=== RECORDS FOR THIS TASK ===
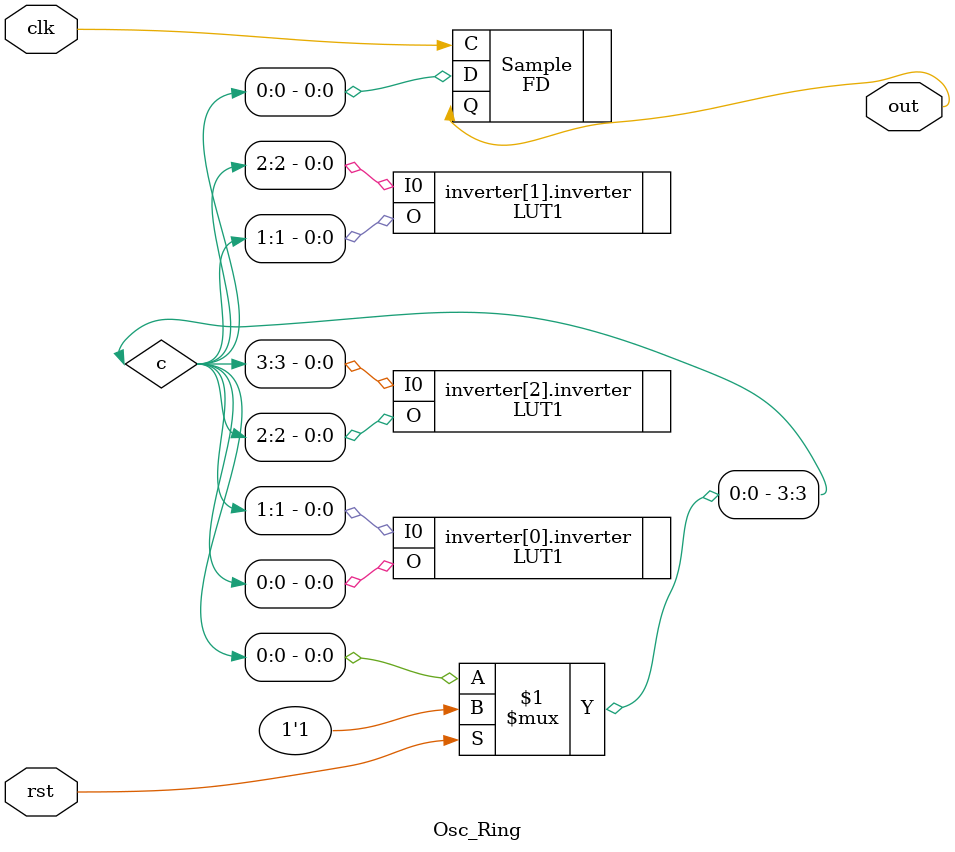
<source format=v>
`timescale 1ns / 1ps
module Osc_Ring #(parameter n = 3)( // n- no of inverters
    input wire clk,
	 input wire rst,
    output wire out
    );

(*S = "YES", KEEP = "TRUE"*)wire [n:0] c;

genvar k;
generate
for (k = n-1; k >= 0; k = k - 1)
begin: inverter
	LUT1 #(
	.INIT(2'b01) 
	) inverter (
	.O(c[k]), 
	.I0(c[k+1]) 
	);
end
endgenerate

assign c[n] = rst? 1'b1 : c[0];

FD Sample (
	.Q (out),
	.C (clk),
	.D (c[0]));


endmodule

</source>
===
**TRY IT**
Please tally the lines of the data in which the string "wire" appears and write only the total.

**TASK RESPONSE**
4